今宵は天使と輪舞曲を。
§ 10***キャロラインとメレディス
まさか一度ならず二度までもラファエルと口づけを交わしたなんて……。
ブラフマン邸に帰宅してからいったい何度目のため息になるだろう。戻って来るなりベッドに腰を下ろしたメレディスは手の中にすっぽりと治まっている小瓶をぼんやり見下ろしていた。
この小瓶には馬油が入っている。ラファエルから手渡されたものだった。
今日、湖でふたたび再会したラファエルと長い口づけを何度も繰り返した後、彼はまたもやメレディスの手からグローブを抜き取ると、昨日のように馬油が入ったこの小さな瓶を取り出したのだ。

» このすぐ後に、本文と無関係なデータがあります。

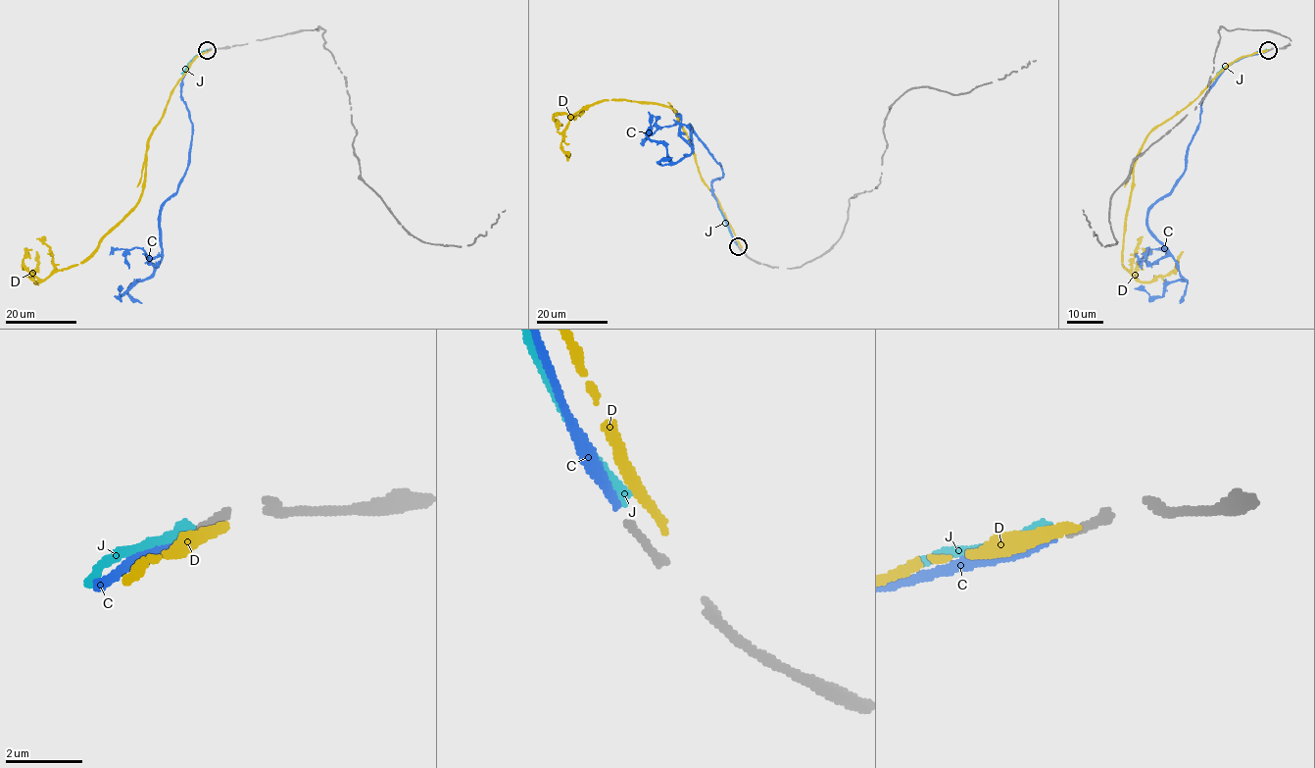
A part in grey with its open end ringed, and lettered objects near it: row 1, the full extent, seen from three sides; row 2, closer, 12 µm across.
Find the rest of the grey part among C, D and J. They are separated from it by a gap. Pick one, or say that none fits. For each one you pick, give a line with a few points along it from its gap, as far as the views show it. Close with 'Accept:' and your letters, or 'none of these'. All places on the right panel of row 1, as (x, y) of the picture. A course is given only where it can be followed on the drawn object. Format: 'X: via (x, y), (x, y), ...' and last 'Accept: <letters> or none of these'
C: via (1268, 51), (1218, 77), (1201, 101), (1182, 177), (1148, 211), (1147, 230), (1185, 279), (1159, 296), (1135, 288)
Accept: C

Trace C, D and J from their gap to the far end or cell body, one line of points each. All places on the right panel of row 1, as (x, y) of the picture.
C: (1268, 51), (1218, 77), (1201, 101), (1182, 177), (1148, 211), (1147, 230), (1185, 279), (1159, 296), (1135, 288)
D: (1267, 50), (1231, 62), (1147, 135), (1135, 164), (1122, 264), (1140, 281), (1151, 281), (1170, 273), (1183, 251)
J: (1267, 50), (1239, 58), (1217, 74)

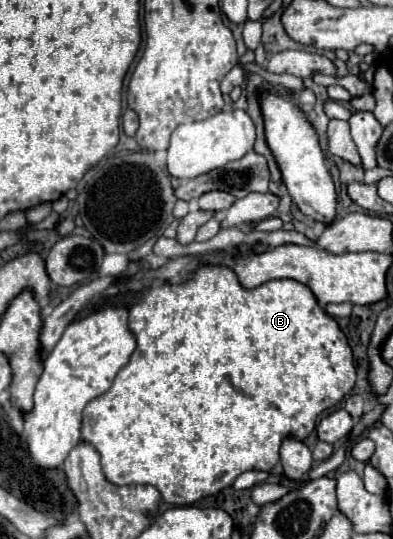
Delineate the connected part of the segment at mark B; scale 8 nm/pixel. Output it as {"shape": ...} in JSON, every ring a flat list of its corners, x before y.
{"shape":[[199,265,185,281,181,283,163,283,151,287,145,297,129,309,129,329,137,337,137,349,131,355,131,361,117,373,113,385,103,395,95,397,83,409,83,427,81,439,97,447,101,455,101,467,105,477,115,485,153,485,159,489,161,497,169,505,191,505,203,497,215,495,221,489,233,485,233,481,249,469,271,471,279,461,279,447,283,439,291,437,303,441,313,429,317,417,343,401,343,397,355,385,355,367,353,353,347,343,345,333,337,321,327,315,317,303,311,289,293,279,273,279,255,289,245,289,237,273,227,265]]}

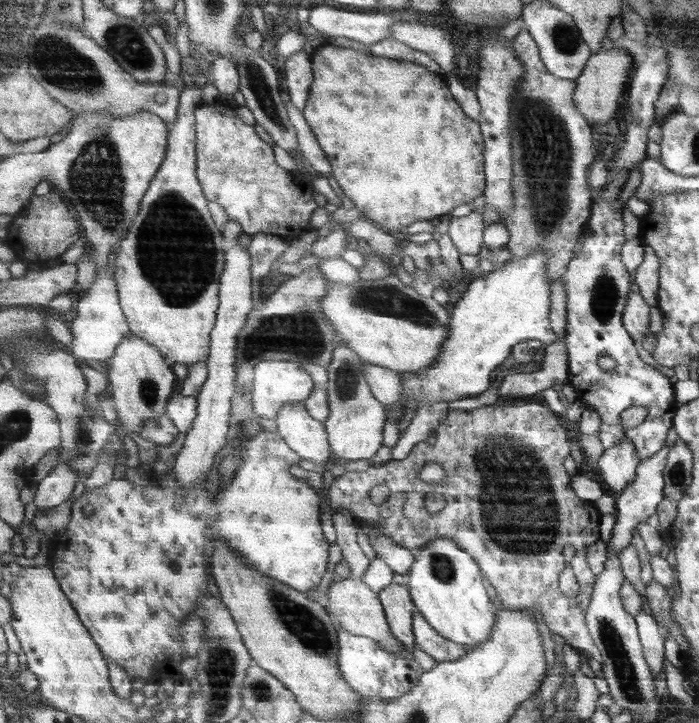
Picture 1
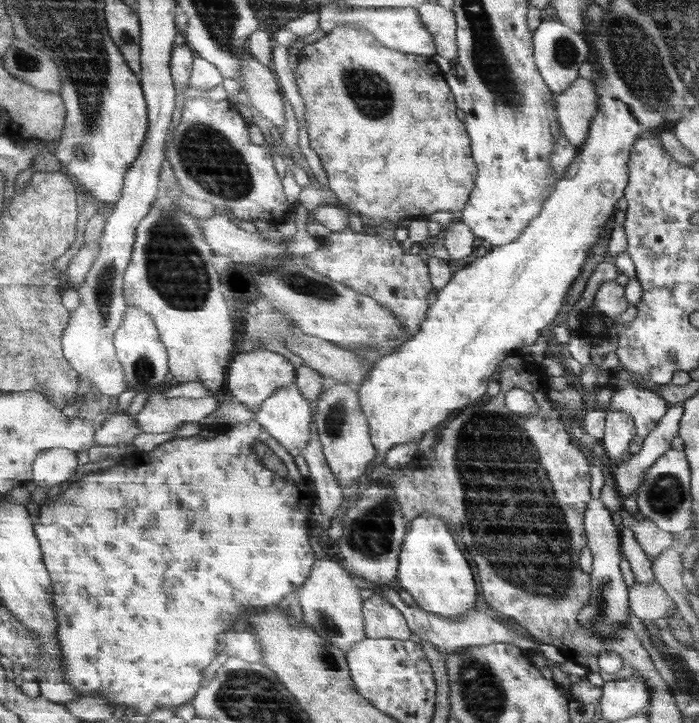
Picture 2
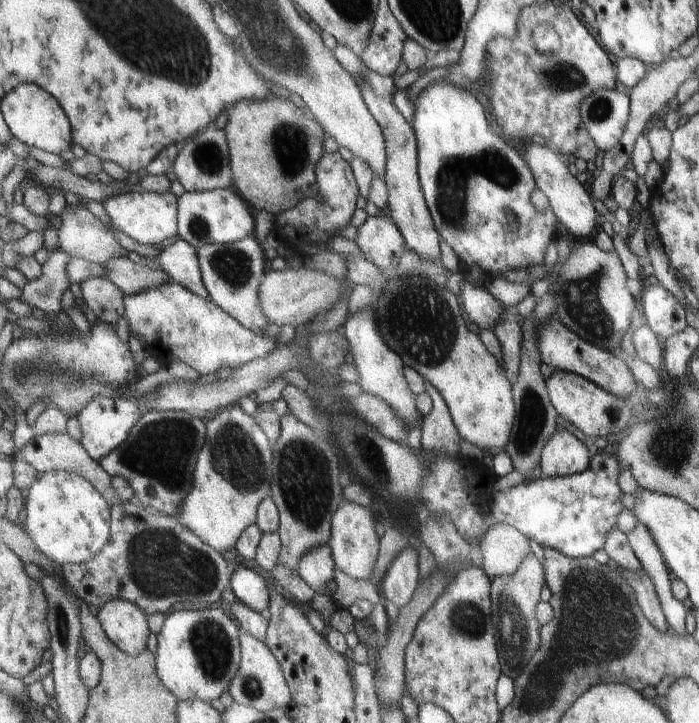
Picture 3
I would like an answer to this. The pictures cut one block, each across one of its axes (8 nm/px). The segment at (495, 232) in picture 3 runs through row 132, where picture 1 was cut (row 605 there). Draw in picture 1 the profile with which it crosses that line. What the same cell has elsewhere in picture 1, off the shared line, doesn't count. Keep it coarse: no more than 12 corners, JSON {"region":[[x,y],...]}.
{"region":[[451,538],[415,556],[413,602],[469,649],[491,639],[495,608],[480,563]]}

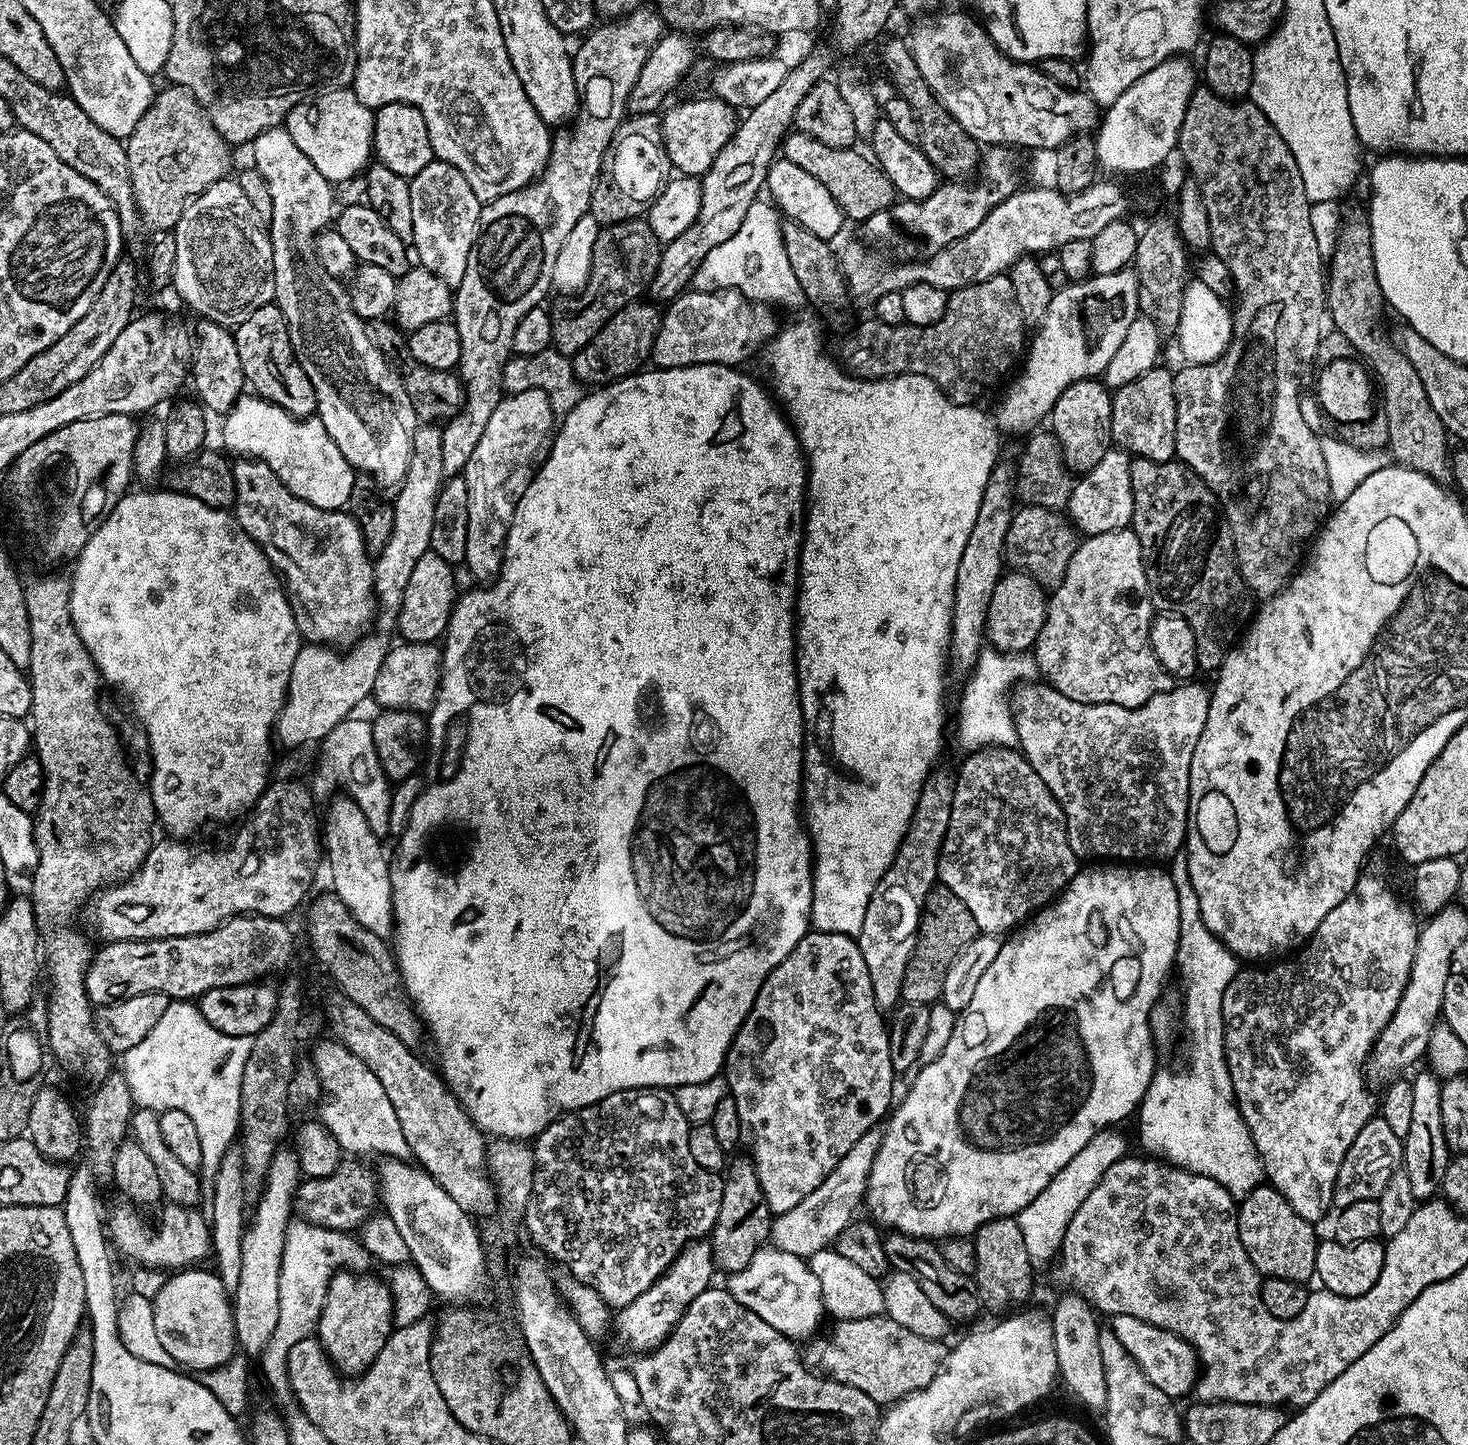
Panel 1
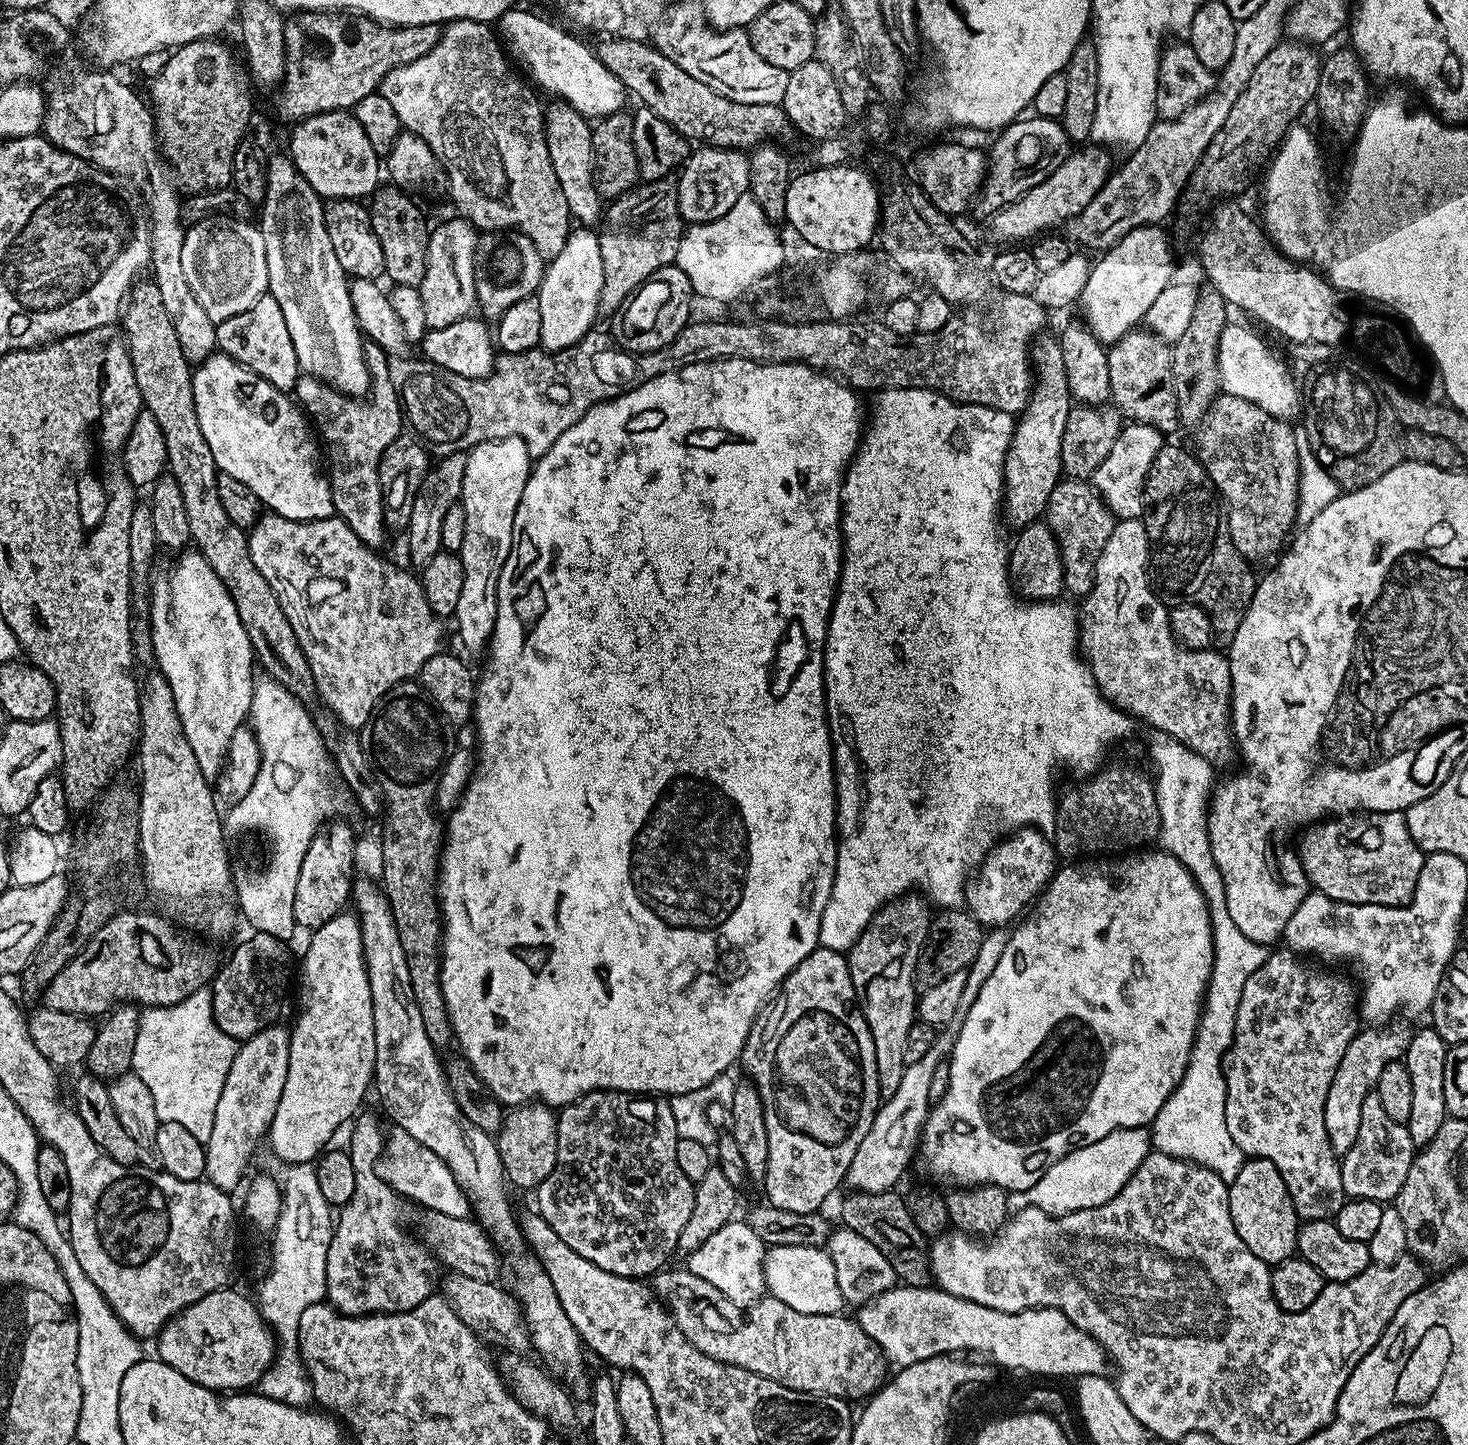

メレディスの手はほんの少し、指先を動かしただけでも簡単に出血してしまうほど穢らわしい。――にもかかわらず、赤い血が染まった彼女の手を見ても、彼は顔色ひとつ変えず、メレディスの手を労るように包み込み、一度ならず二度までも馬油を塗った。
誰しもが羨むハンサムな彼と愛馬だったクイーンの話ができるなんて信じられない気持ちでいっぱいだ。
会話だけではない。幾度となく口づけを交わし、貪り合った。彼の肌のぬくもりも、腕の力強さも忘れられないほどメレディスの体にも思考にも記憶されている。
すっかり日が暮れている。もうすぐ夕食の時間だ。けれども昨夜と同じようにお腹は空いていない。しかし、今夜は昨夜の憂鬱だった気分とは打って変わり、心が浮き足立っていた。
心は満たされ、胸がいっぱいで何も口に入れられそうにない。